*TASK*
Look for the string "Normal" in the listing below and copy every line in which it appears.

Top of AVAILABLE DATA

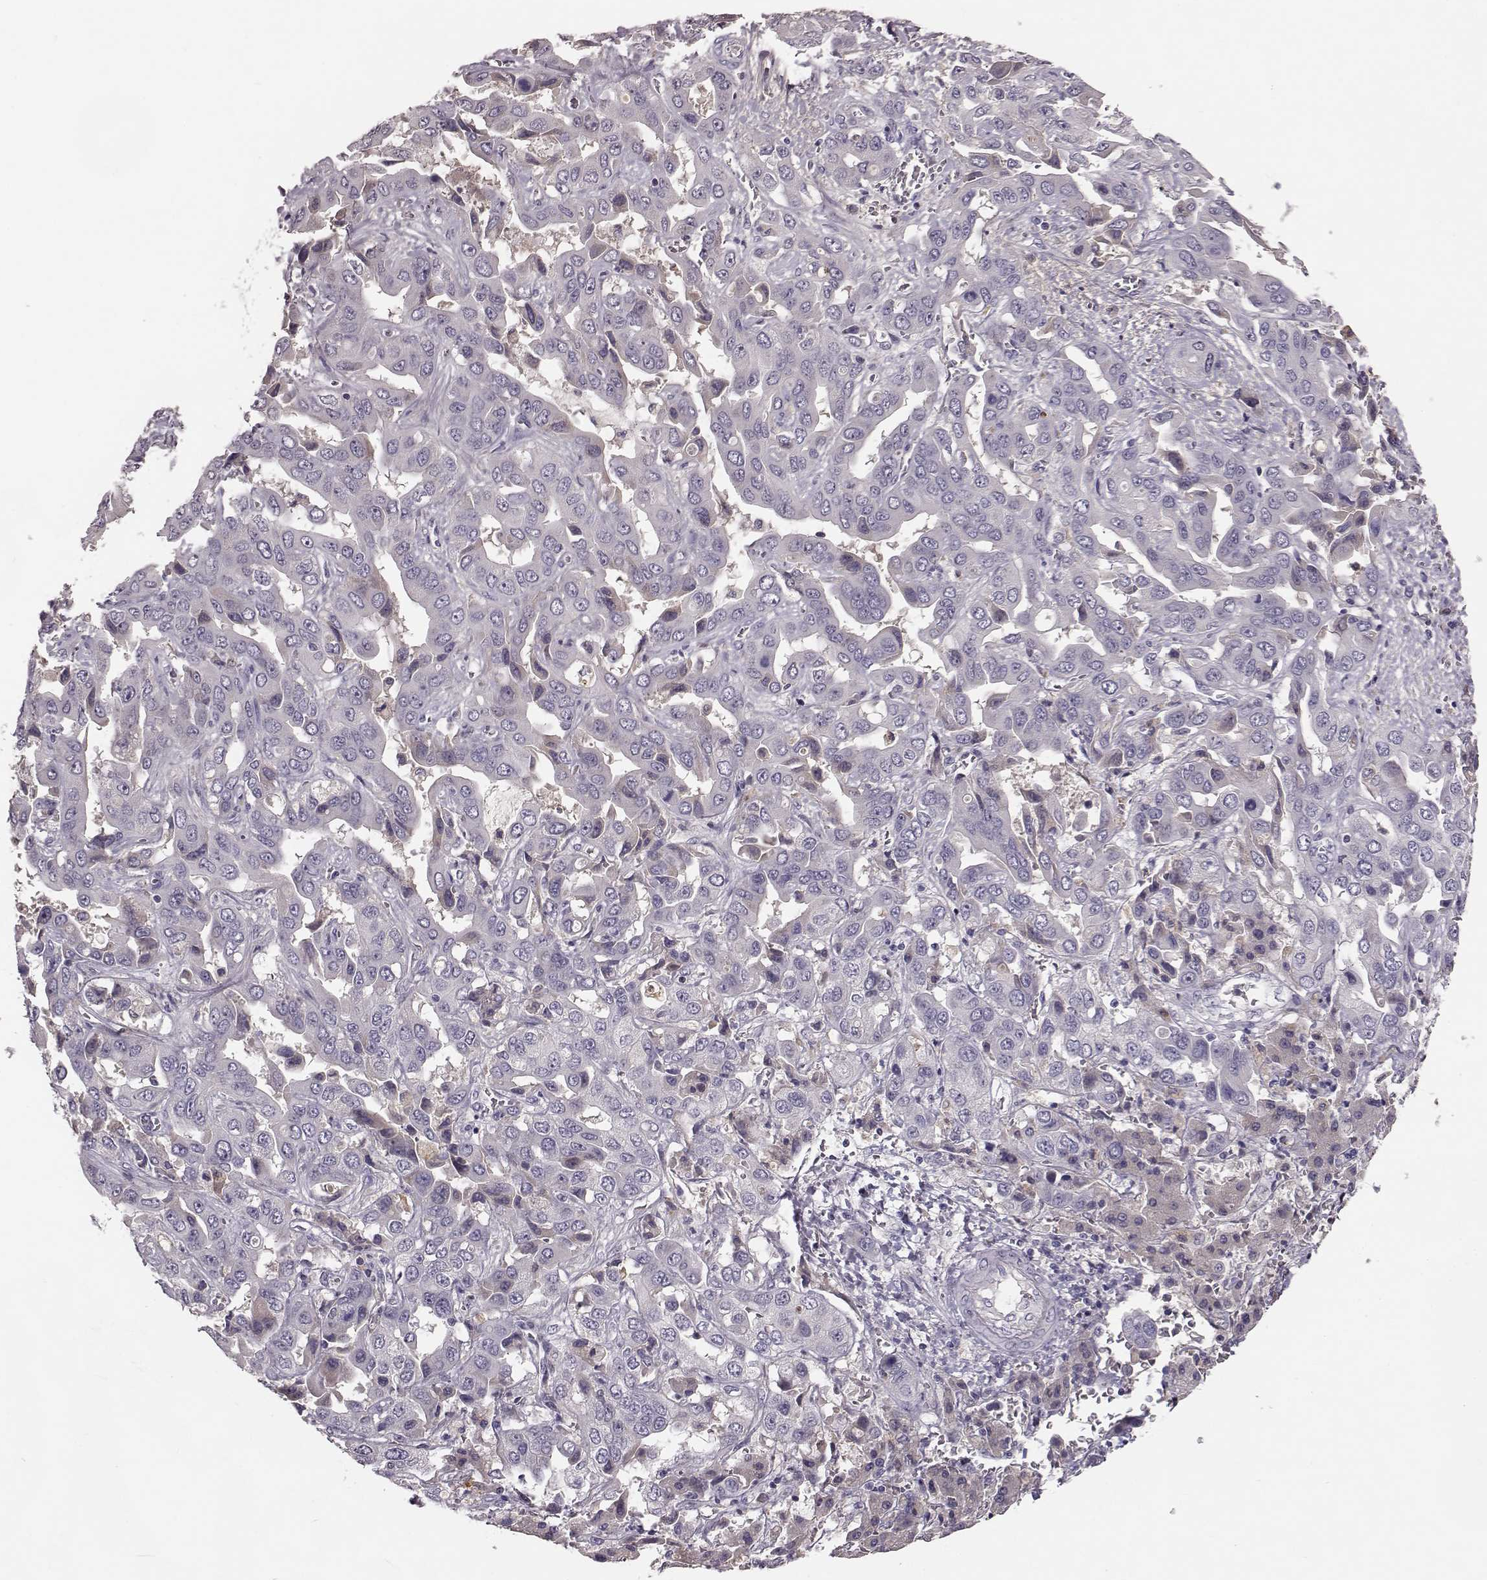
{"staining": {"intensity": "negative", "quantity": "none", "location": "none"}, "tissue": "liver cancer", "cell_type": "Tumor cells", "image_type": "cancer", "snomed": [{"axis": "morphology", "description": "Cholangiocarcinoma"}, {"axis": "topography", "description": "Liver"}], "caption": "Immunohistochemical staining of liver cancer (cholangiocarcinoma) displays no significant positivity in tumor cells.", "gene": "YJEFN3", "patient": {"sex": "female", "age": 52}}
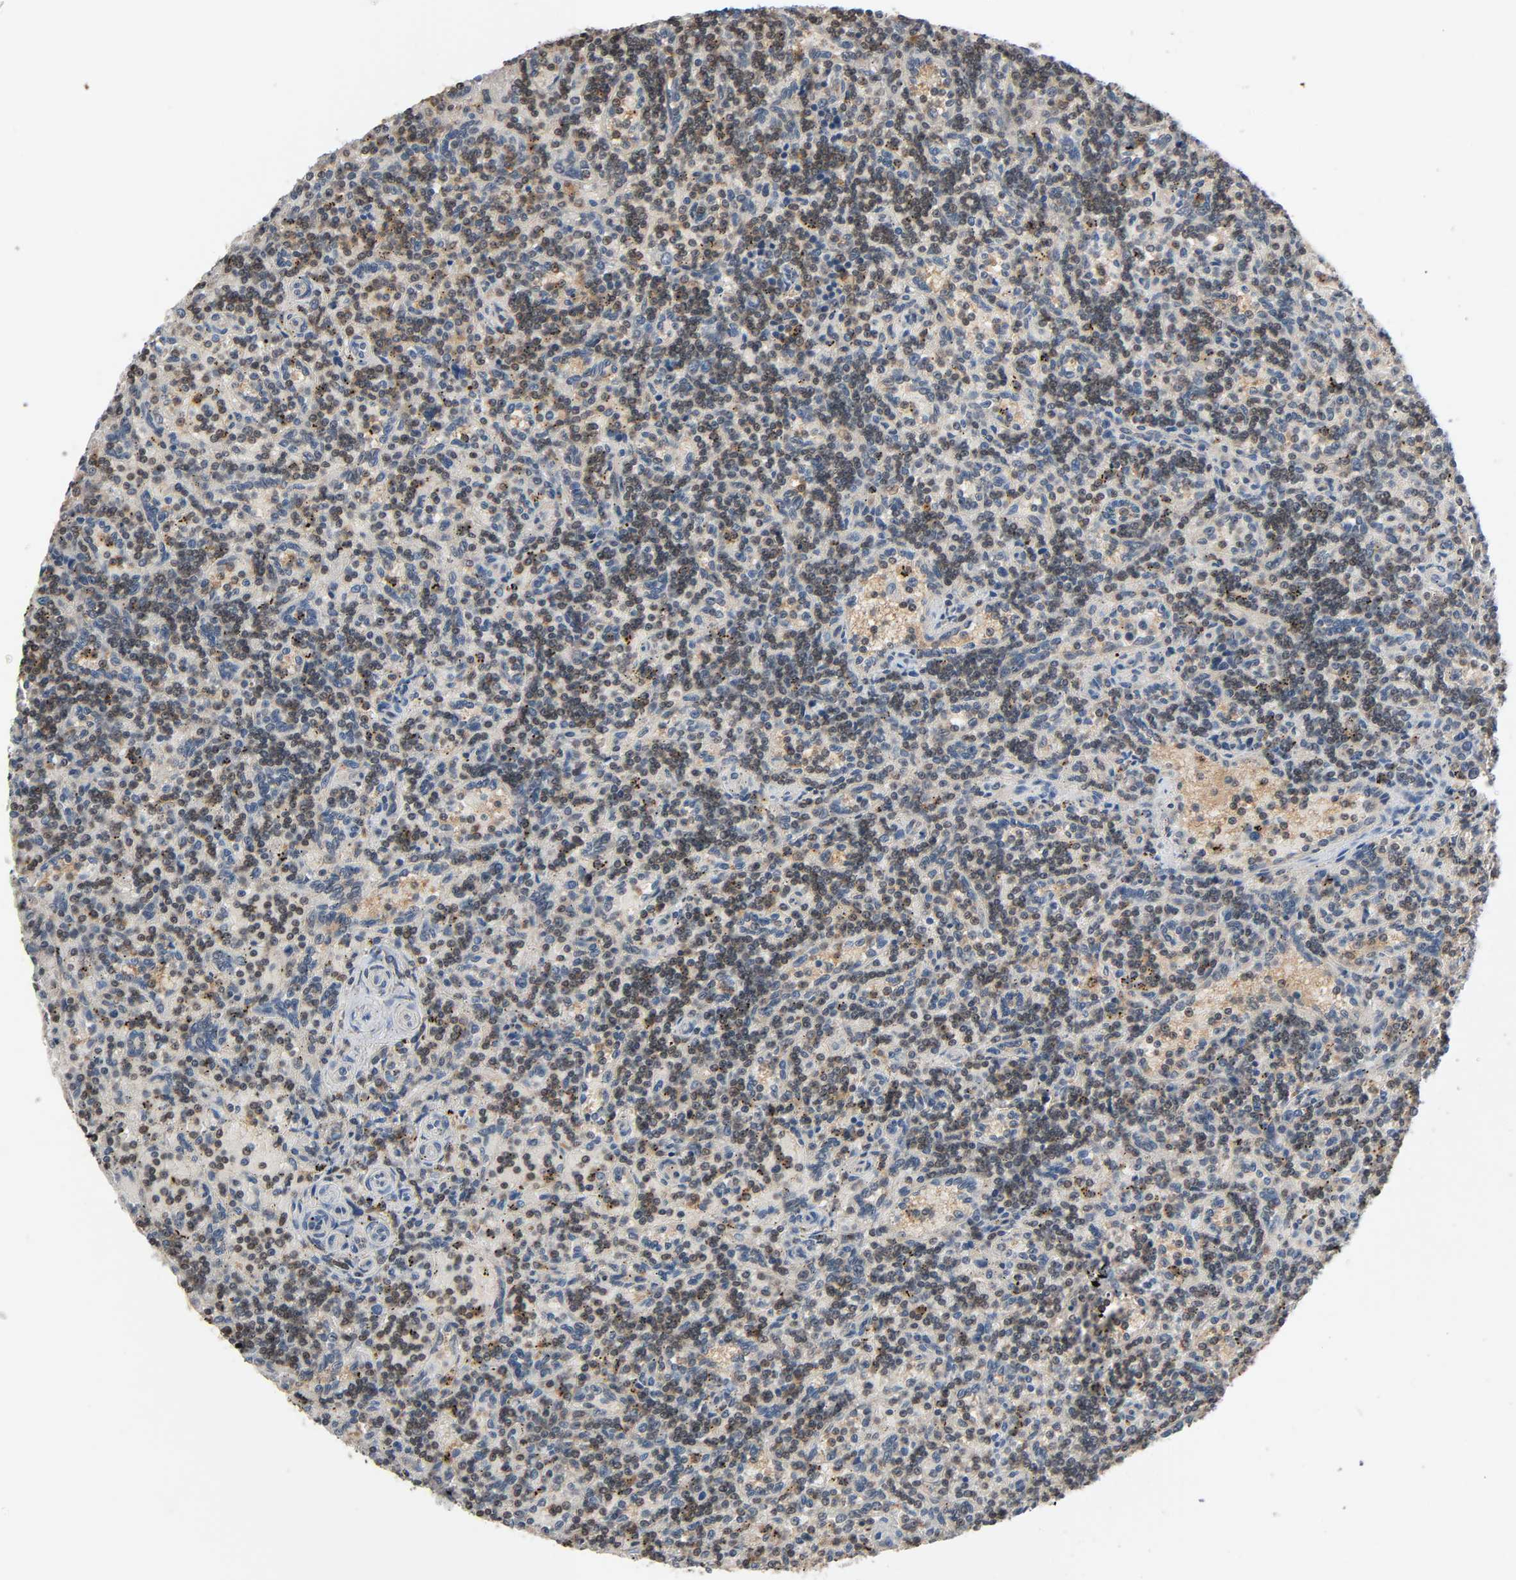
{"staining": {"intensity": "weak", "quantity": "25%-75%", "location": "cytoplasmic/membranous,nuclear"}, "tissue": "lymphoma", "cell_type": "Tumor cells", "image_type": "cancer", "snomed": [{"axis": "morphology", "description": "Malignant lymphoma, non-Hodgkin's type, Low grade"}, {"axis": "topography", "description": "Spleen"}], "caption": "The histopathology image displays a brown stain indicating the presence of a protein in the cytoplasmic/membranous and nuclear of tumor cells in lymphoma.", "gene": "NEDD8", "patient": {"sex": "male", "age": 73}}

Bottom of AVAILABLE DATA
Top of AVAILABLE DATA

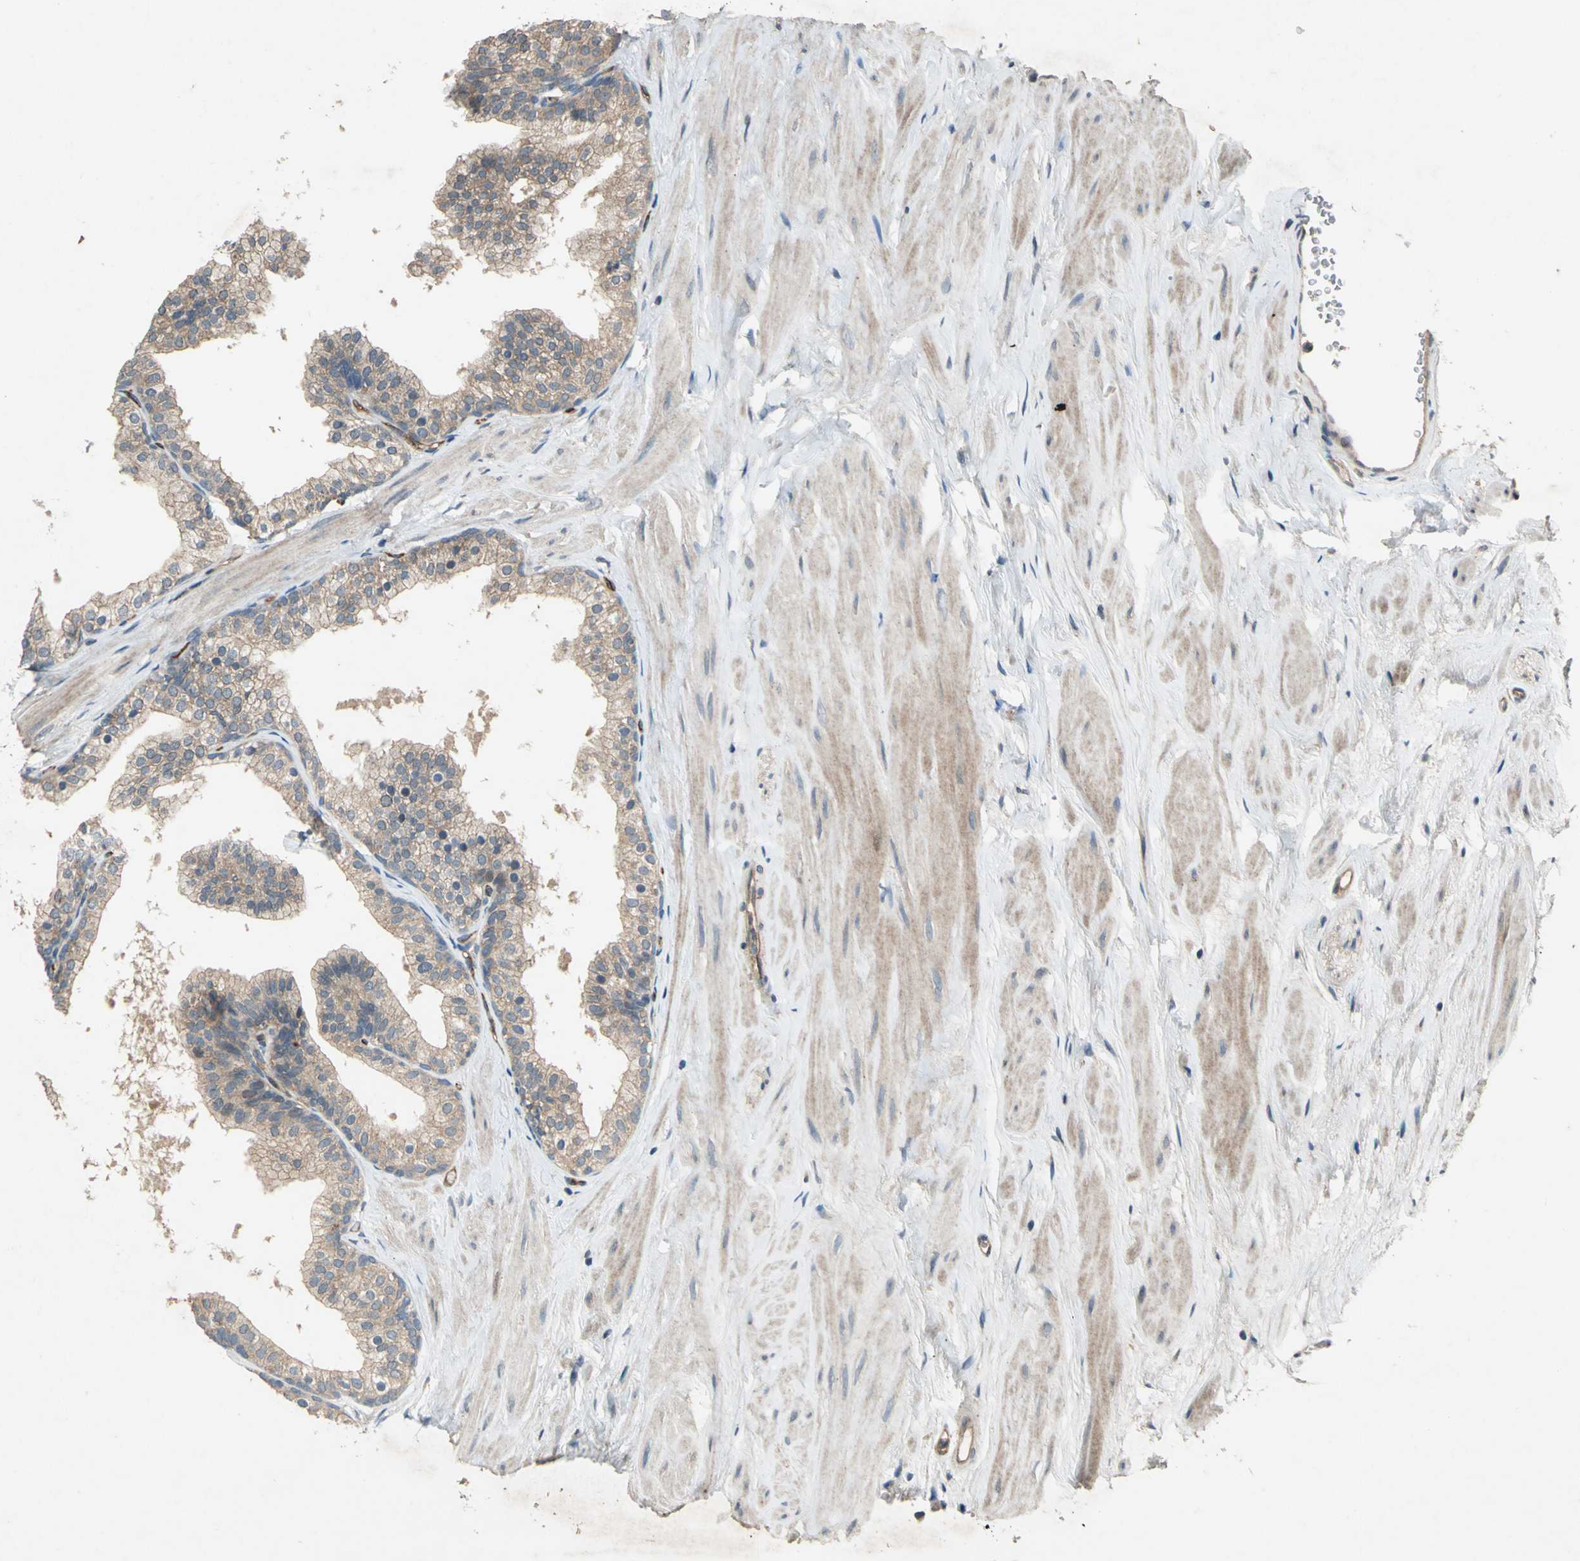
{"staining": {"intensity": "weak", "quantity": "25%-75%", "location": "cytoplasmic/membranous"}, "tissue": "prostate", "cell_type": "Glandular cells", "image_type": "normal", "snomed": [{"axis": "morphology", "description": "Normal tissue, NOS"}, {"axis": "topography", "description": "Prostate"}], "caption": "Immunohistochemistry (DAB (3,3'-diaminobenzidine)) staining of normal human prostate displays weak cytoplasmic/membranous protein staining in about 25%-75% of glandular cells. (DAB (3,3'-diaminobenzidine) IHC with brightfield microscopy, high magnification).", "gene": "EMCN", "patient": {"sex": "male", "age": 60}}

Bottom of AVAILABLE DATA
Top of AVAILABLE DATA

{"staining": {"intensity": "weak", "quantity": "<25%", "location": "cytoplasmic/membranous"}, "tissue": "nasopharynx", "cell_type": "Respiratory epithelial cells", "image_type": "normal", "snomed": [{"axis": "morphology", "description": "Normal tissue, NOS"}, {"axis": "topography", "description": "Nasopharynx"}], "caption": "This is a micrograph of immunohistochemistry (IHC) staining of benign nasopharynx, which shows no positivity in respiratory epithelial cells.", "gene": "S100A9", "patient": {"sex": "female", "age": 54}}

Bottom of AVAILABLE DATA

*RESULT*
{"staining": {"intensity": "weak", "quantity": "25%-75%", "location": "cytoplasmic/membranous"}, "tissue": "prostate", "cell_type": "Glandular cells", "image_type": "normal", "snomed": [{"axis": "morphology", "description": "Normal tissue, NOS"}, {"axis": "topography", "description": "Prostate"}], "caption": "Immunohistochemistry (DAB (3,3'-diaminobenzidine)) staining of normal human prostate displays weak cytoplasmic/membranous protein staining in about 25%-75% of glandular cells. (DAB (3,3'-diaminobenzidine) IHC with brightfield microscopy, high magnification).", "gene": "EMCN", "patient": {"sex": "male", "age": 60}}
{"staining": {"intensity": "weak", "quantity": "<25%", "location": "cytoplasmic/membranous"}, "tissue": "nasopharynx", "cell_type": "Respiratory epithelial cells", "image_type": "normal", "snomed": [{"axis": "morphology", "description": "Normal tissue, NOS"}, {"axis": "topography", "description": "Nasopharynx"}], "caption": "This is a micrograph of immunohistochemistry (IHC) staining of benign nasopharynx, which shows no positivity in respiratory epithelial cells.", "gene": "S100A9", "patient": {"sex": "female", "age": 54}}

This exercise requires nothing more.